I will give this a try as well. Although I have a feeling he will lose interest in the treat the moment he smells our food. Thanks for the reply.


----------



## Greater Swiss (Jun 7, 2011)

We eat on the couch often as well, and now there's rarely a problem. A couple of things that we did:
Doggy zen (I think there's a sticky), basically self control stuff. We taught a strong "leave it" with a plate on the coffee table (not completely dependable, but I can usually put my plate down and go get a drink now!), and, the big one for us, was we had treats handy (high value yummies), and whenever she gave up a particular annoying behaviour we would toss a treat AWAY from us, so she only got goodies for being away from us, and of course also for laying down. Kind of like a "go to mat" or "place" command, but her place is anywhere not near us....


----------



## GottaLuvMutts (Jun 1, 2009)

To add a couple of suggestions:

For HIGHLY food-motivated dogs, I love the Busy Buddy Squirrel Dude. It's like a kong, except that little rubber prongs block the hole to help keep food inside. It will occupy a highly food-motivated dog for hours. 

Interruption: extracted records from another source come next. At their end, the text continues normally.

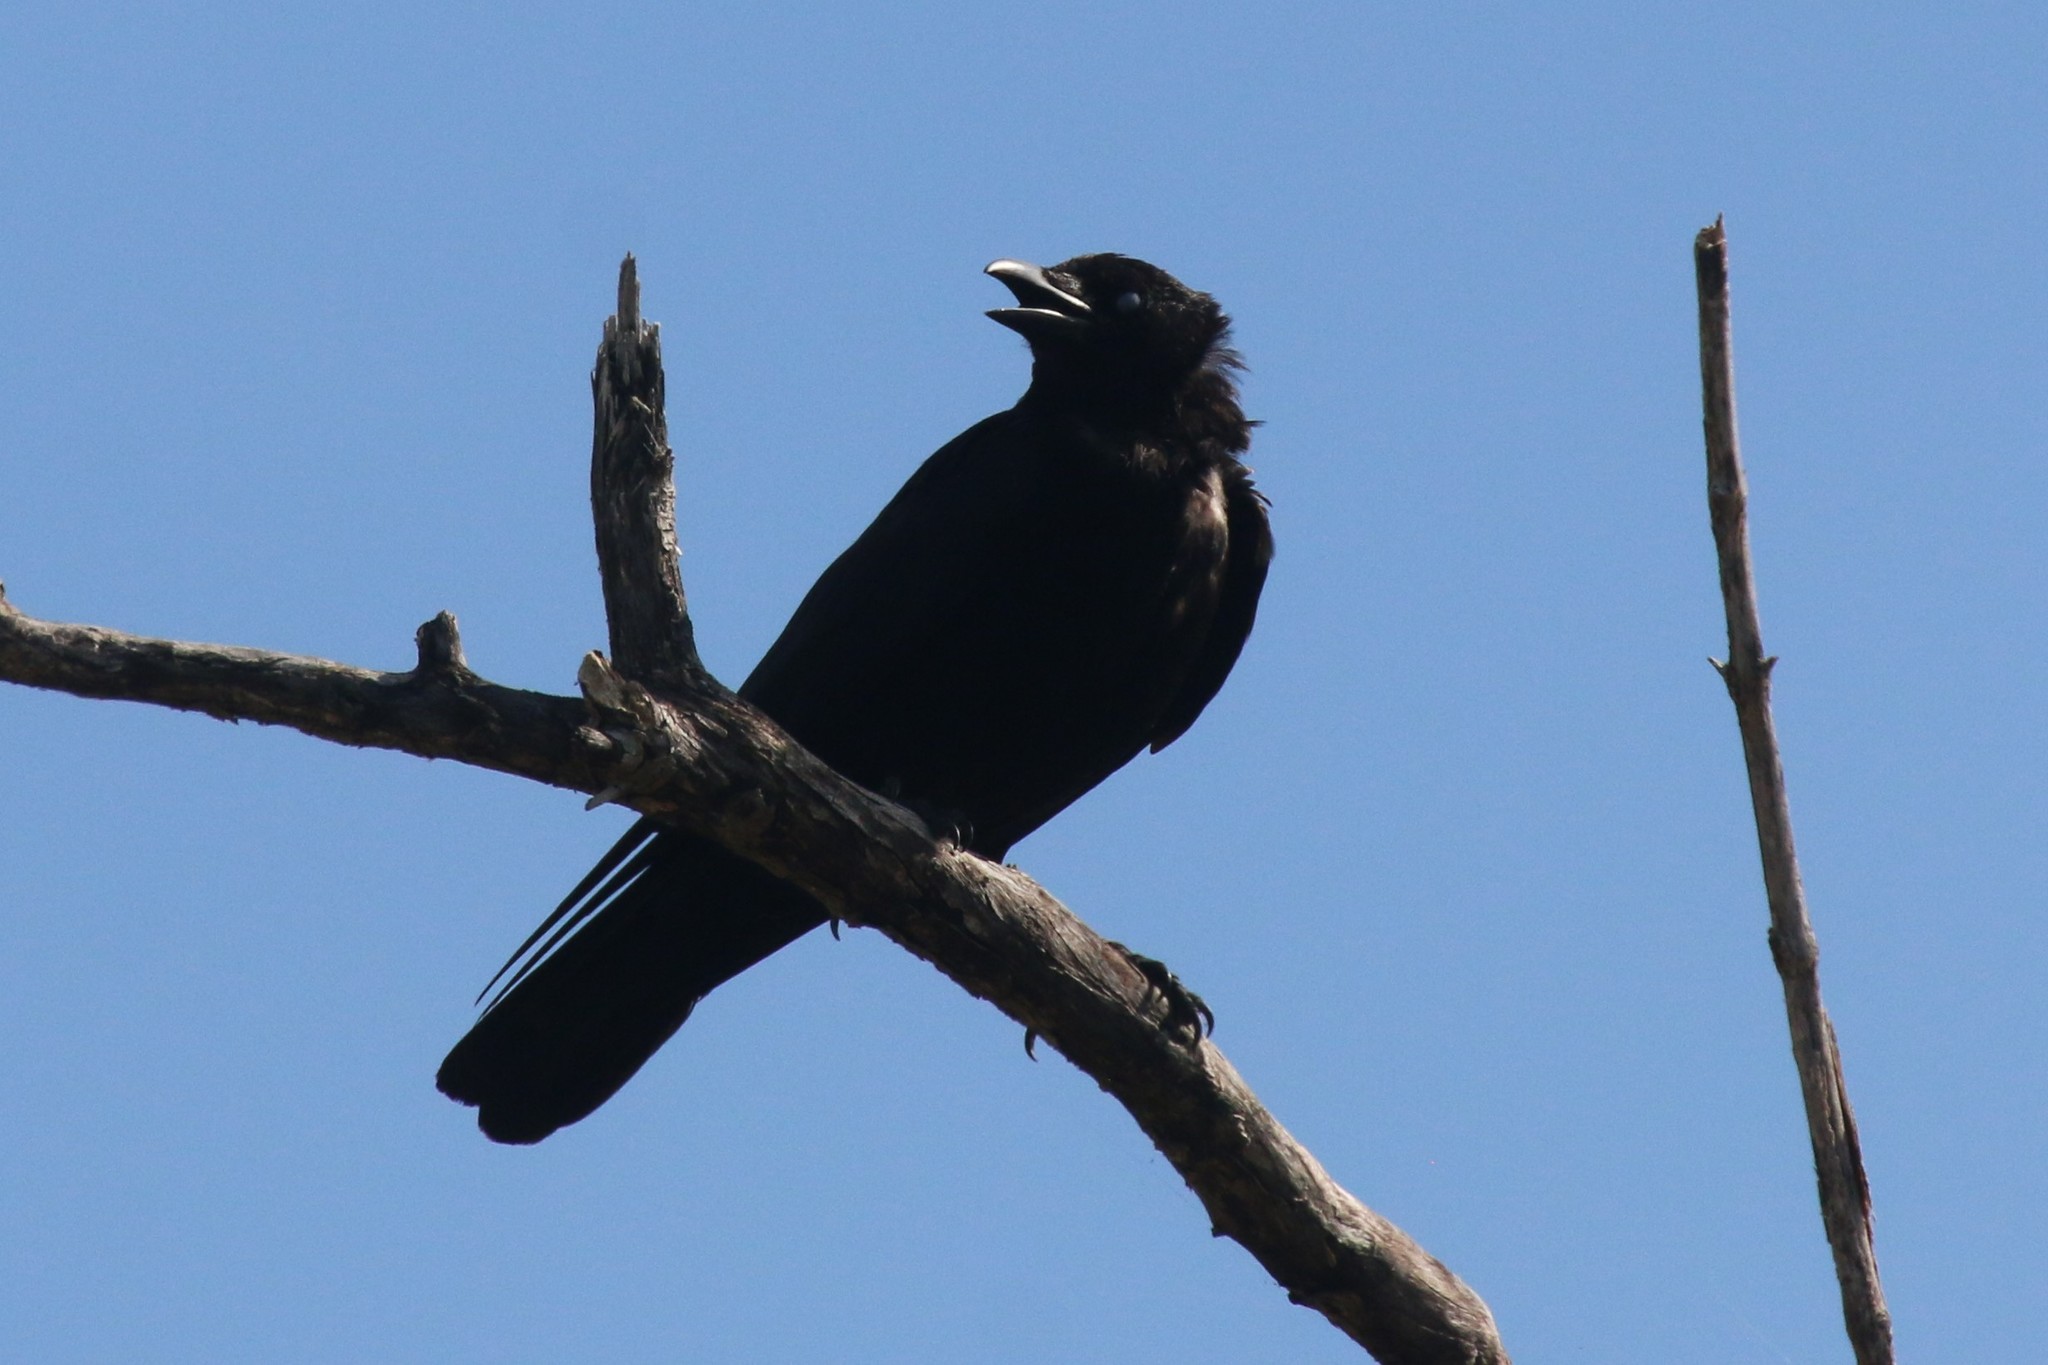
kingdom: Animalia
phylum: Chordata
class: Aves
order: Passeriformes
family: Corvidae
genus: Corvus
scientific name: Corvus brachyrhynchos
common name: American crow
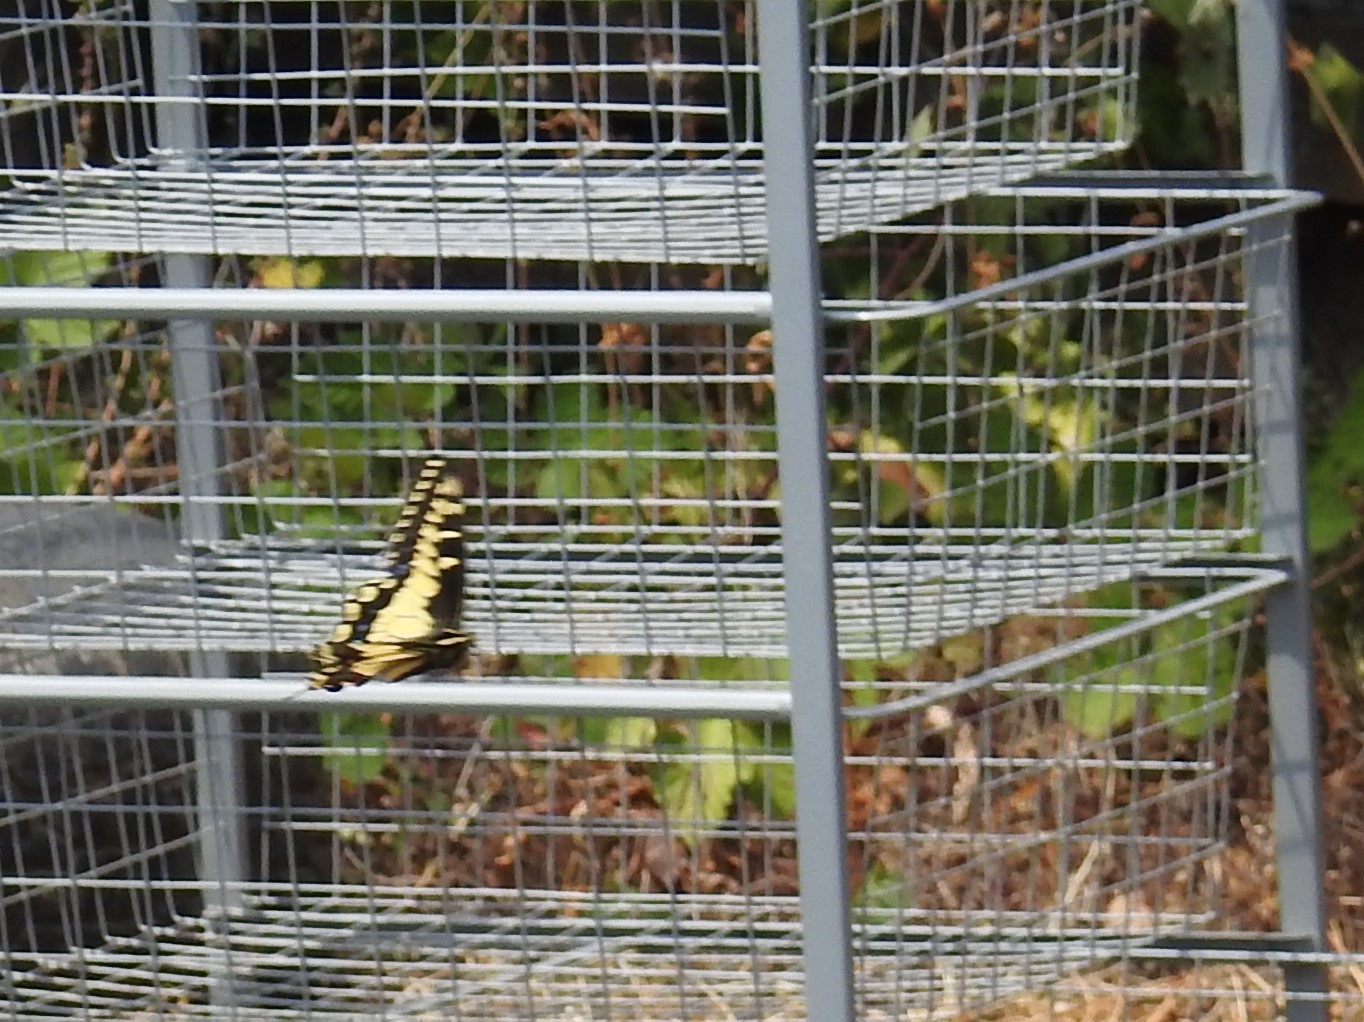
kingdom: Animalia
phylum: Arthropoda
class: Insecta
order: Lepidoptera
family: Papilionidae
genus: Papilio
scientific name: Papilio zelicaon
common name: Anise swallowtail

Another suggestion: While one person eats, the other sits near the crate with a clicker and treats (or kibble). Quiet earns click/treat, while barking earns nothing. The dog will figure it out quickly, I promise. Once in a while, if my dog is bothering me while I'm cooking/eating, I will send her to her crate. She has learned that staying there and staying quiet will earn her the last bite from my plate.


----------



## Nev Allen (Feb 17, 2010)

Titan, hang in there mate.
I have 8 dogs staring me down when I eat on the couch but they have all learned that if they maintain the good manners, they may get a treat.
I am not a fan of feeding dogs from my plate. YOu can overfeed them and human food is usually a bit fattier which is why there are so many overweight pets around.
My thought would be that you use his dinner, in a bowl next to you. As you eat so he gets dribble fed his dinner. You might turn this into a training session. Sits, drops, begs, go back, shake a paw - whatever. But he only gets some food if he is quite and does what he is told. 
Over a period you leave longer and longer periods between the feeding until he is quiet the whole time through.

Good luck.


----------



## Hambonez (Mar 17, 2012)

When we eat staggered meals (like when my husband is out in the evening) we generally end up sitting on the couch eating, but Hamilton definitely wants to stick his nose in your plate. It was easier before he learned to jump on the couch. We're working on his 'leave it,' which helps. Most of the time though, I just go sit at the breakfast bar and eat, so I'm still in the room with Hamilton and he just sits and watches. If he jumps up or makes a noise I just ignore it. Occasionally when he's been sitting quietly for a bit, I'll drop a bit of food for him. When we're eating together, we always eat at the dining room table with Hamilton gated in the next room. He used to freak out the entire time, but he's gotten used to it now, and will generally just do his own thing until we get back. Eating away from the TV isn't such a bad thing! Just DVR your show, sit and chat with the fam for 20 minutes, then enjoy it without commercials!


----------



## titiaamor (Nov 17, 2011)

Bob and Sacha did this at a certain age, and we 100% ignored them. Not even a glance. We did wince at the loud barks. It took 3-4 full days with several meals, and then they stopped. Now they lay down a little bit away and watch.


----------



## lil_fuzzy (Aug 16, 2010)

I would teach the dog to go to its bed, then throw it some of your food at regular intervals while you eat. This doesn't need to be on cue, it should be the default behaviour.

Go to the bed should be taught at a different time of time, not while you're trying to eat. Practice it several times a day, and give loads of high value treats while the dog is on its bed. Then when you eat the dog might go to its bed on its own, because that's where it's been getting treats. When it does, throw it some of your food (no point rewarding with something of lower value than what the dog is expecting or wants, as you probably won't reinforce the behaviour). If the dog doesn't go to the bed on its own, give the dog the cue to go to the bed, and then throw a treat. Repeat as needed, and soon enough the dog will go to its bed at mealtimes and you can then gradually reward less and less, until you only reward once when you've finished eating.


----------